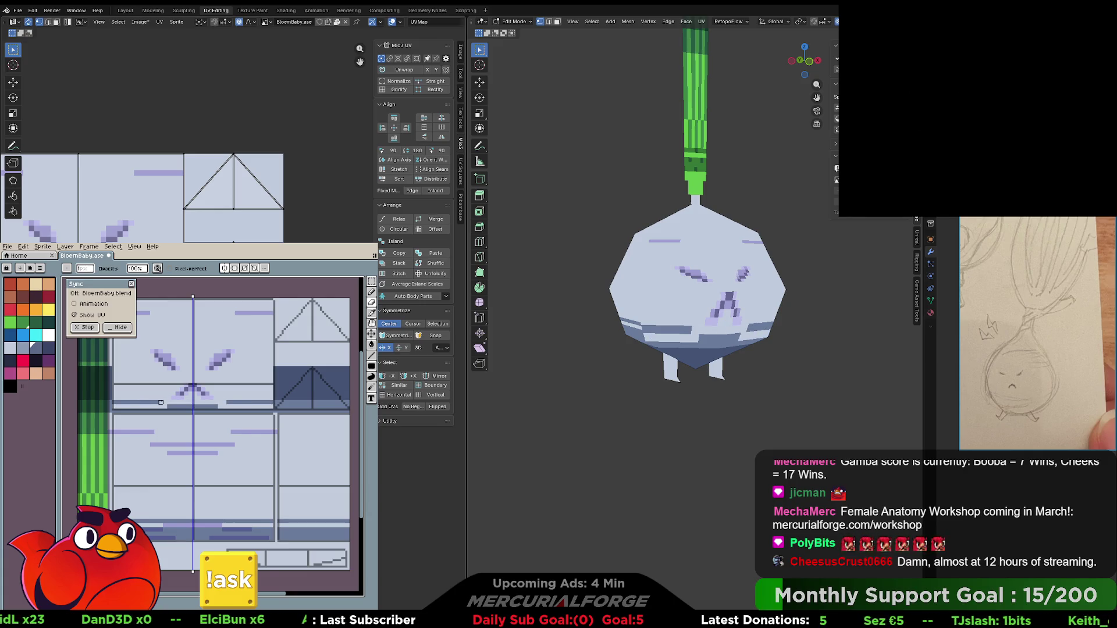
scroll(684, 341, "down", 8)
- Inspect the turnip model in Blender from front, side, and around its stem and feet
key("KP_1")
scroll(698, 344, "up", 6)
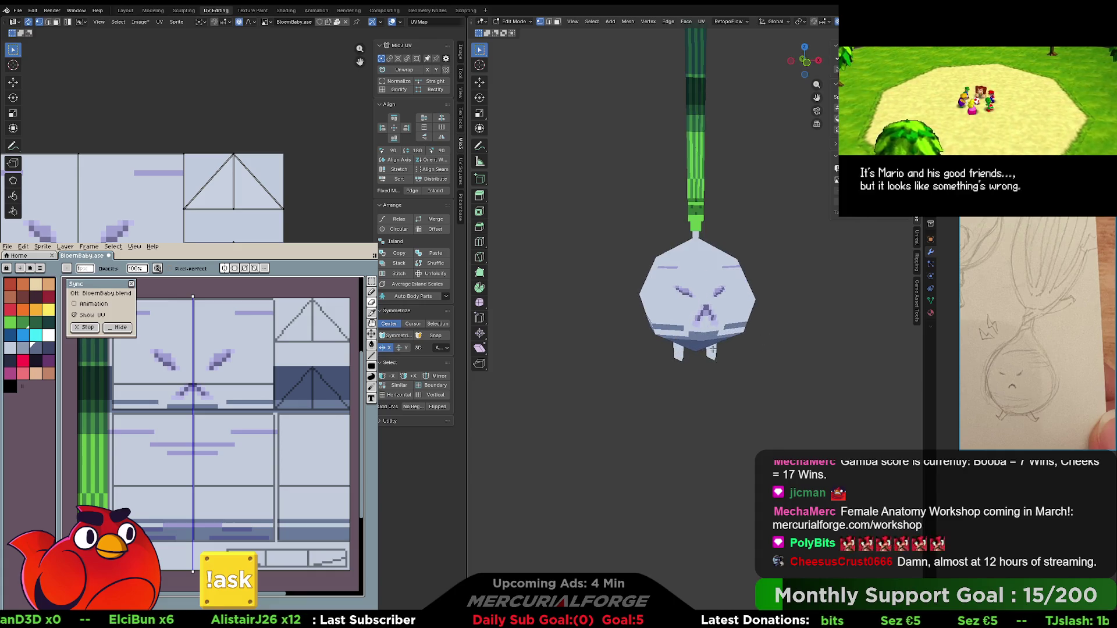
scroll(712, 349, "up", 5)
key("KP_3")
middle_click_drag(712, 369, 727, 402)
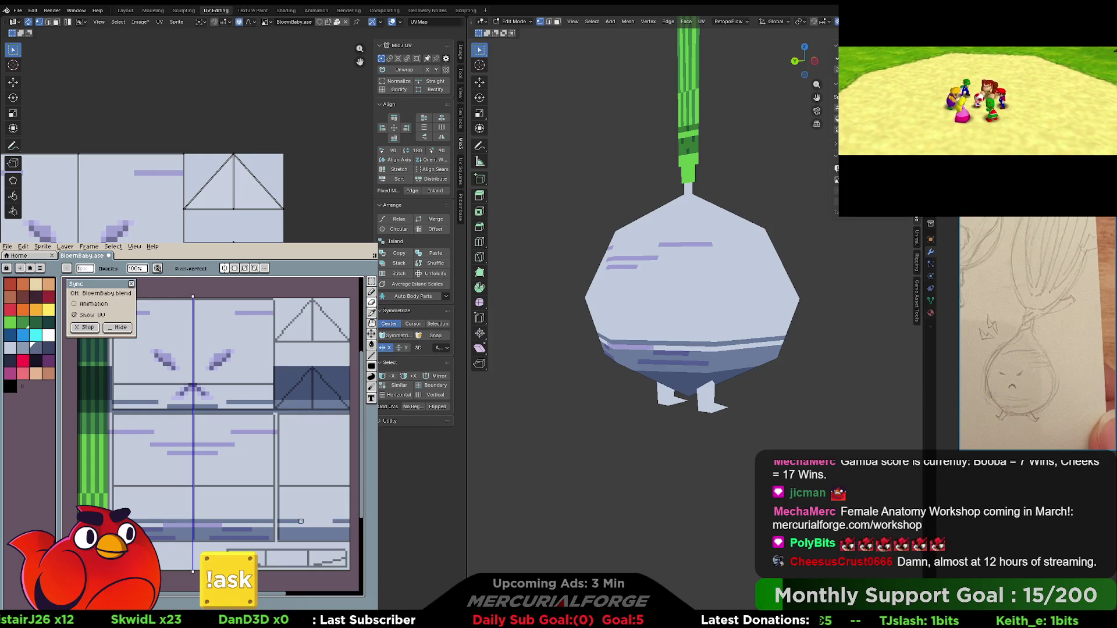
mouse_move(693, 291)
middle_mouse_down()
mouse_move(698, 268)
mouse_move(704, 279)
middle_mouse_up()
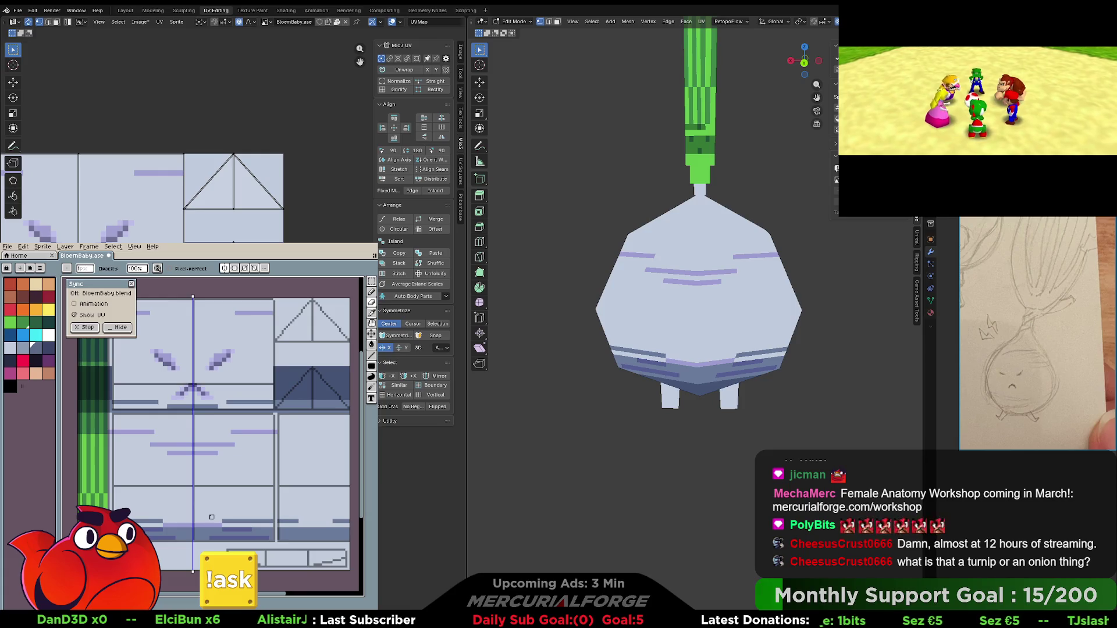
mouse_move(634, 314)
middle_mouse_down()
mouse_move(642, 340)
mouse_move(631, 337)
mouse_move(687, 347)
middle_mouse_up()
- Recentre the eyes area of the face texture on the Aseprite canvas
scroll(636, 334, "down", 5)
scroll(672, 338, "up", 3)
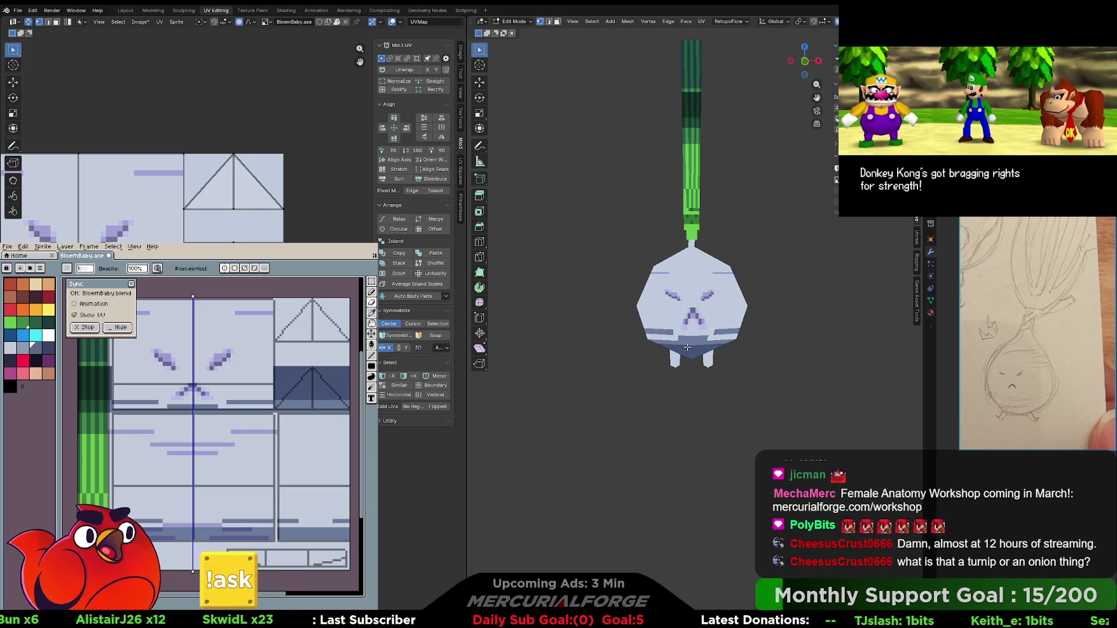
middle_click_drag(216, 368, 229, 420)
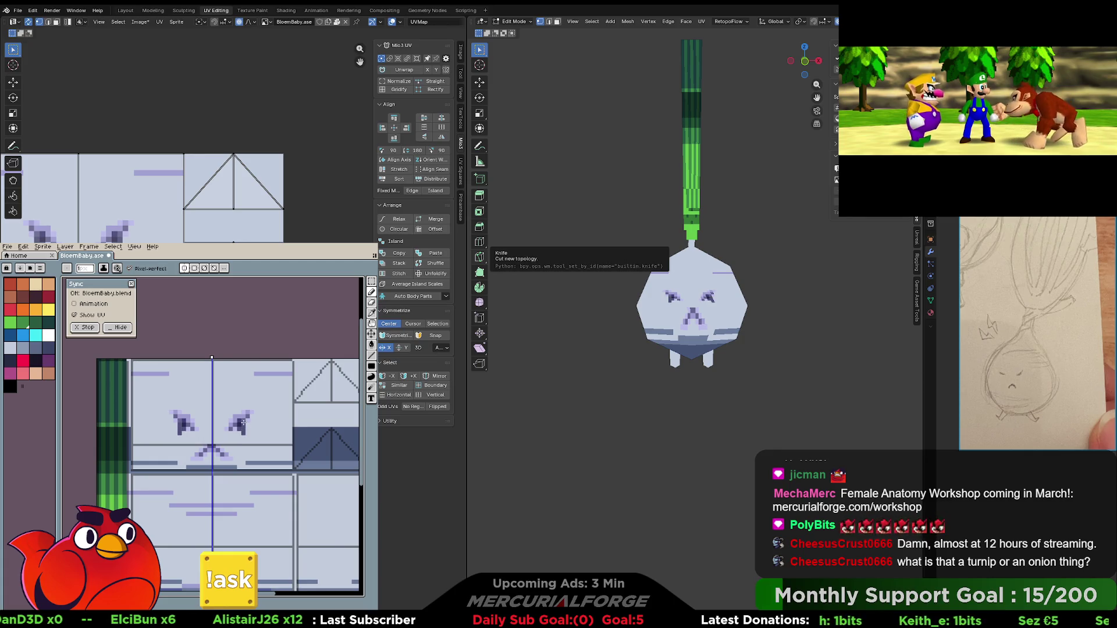
- Draw mirrored test lines under both eyes, then undo them and the lower eye tails
left_click_drag(243, 422, 245, 459)
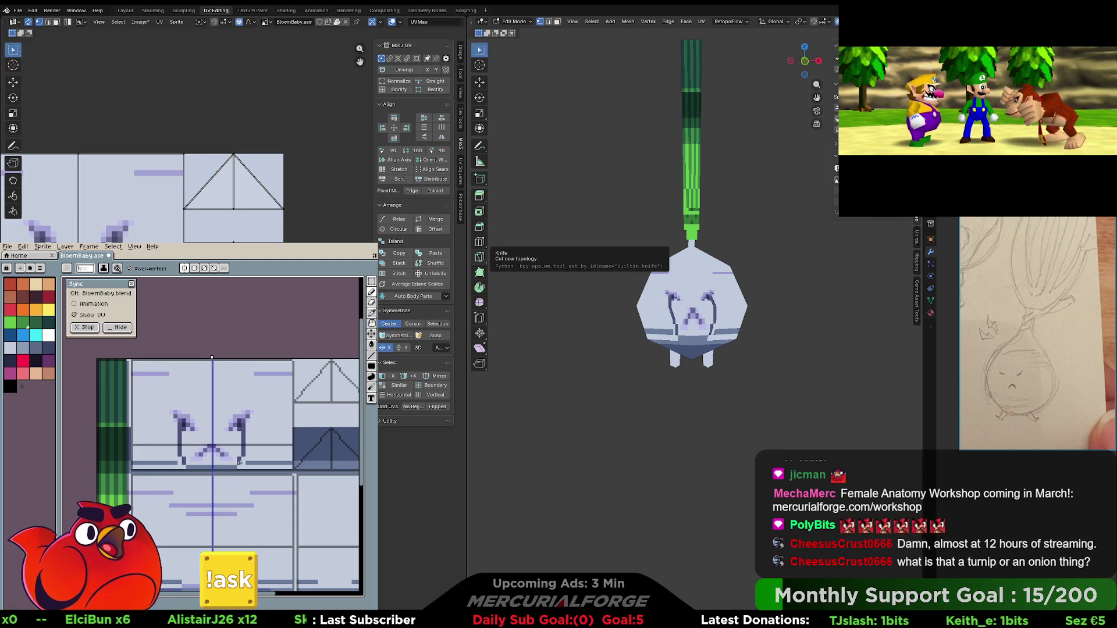
key("ctrl+z")
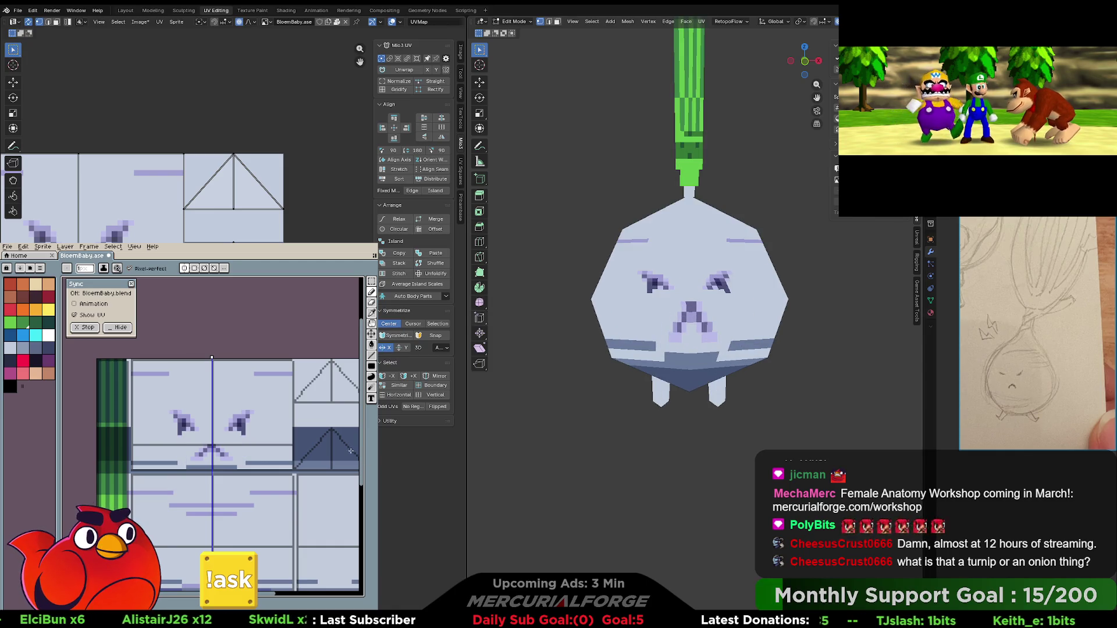
key("ctrl+z")
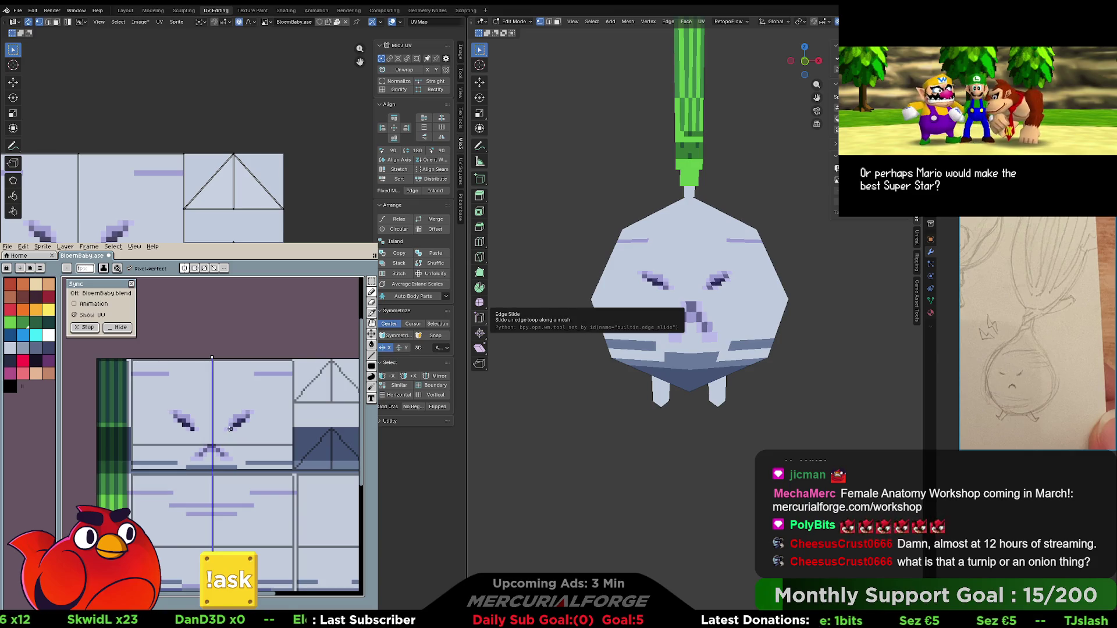
scroll(692, 314, "down", 10)
scroll(692, 291, "up", 10)
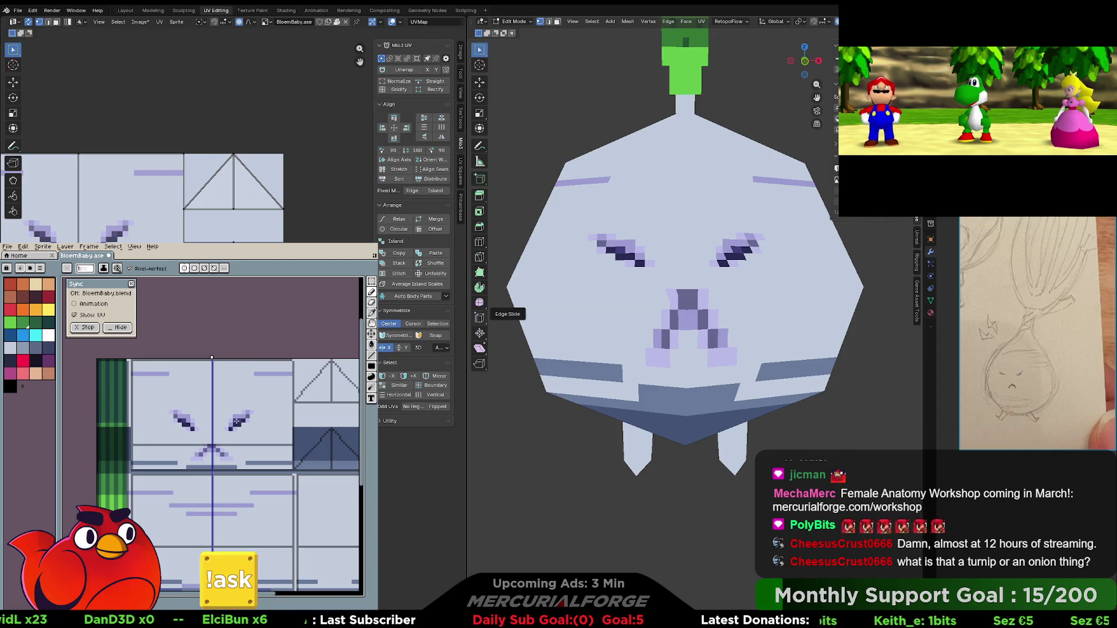
scroll(236, 421, "up", 3)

######

## ASSIGNED TASK:
Work out how many lines in this material include the word "scroll", and reply with that number alone.

## SOLUTION TO THE EXERCISE:
8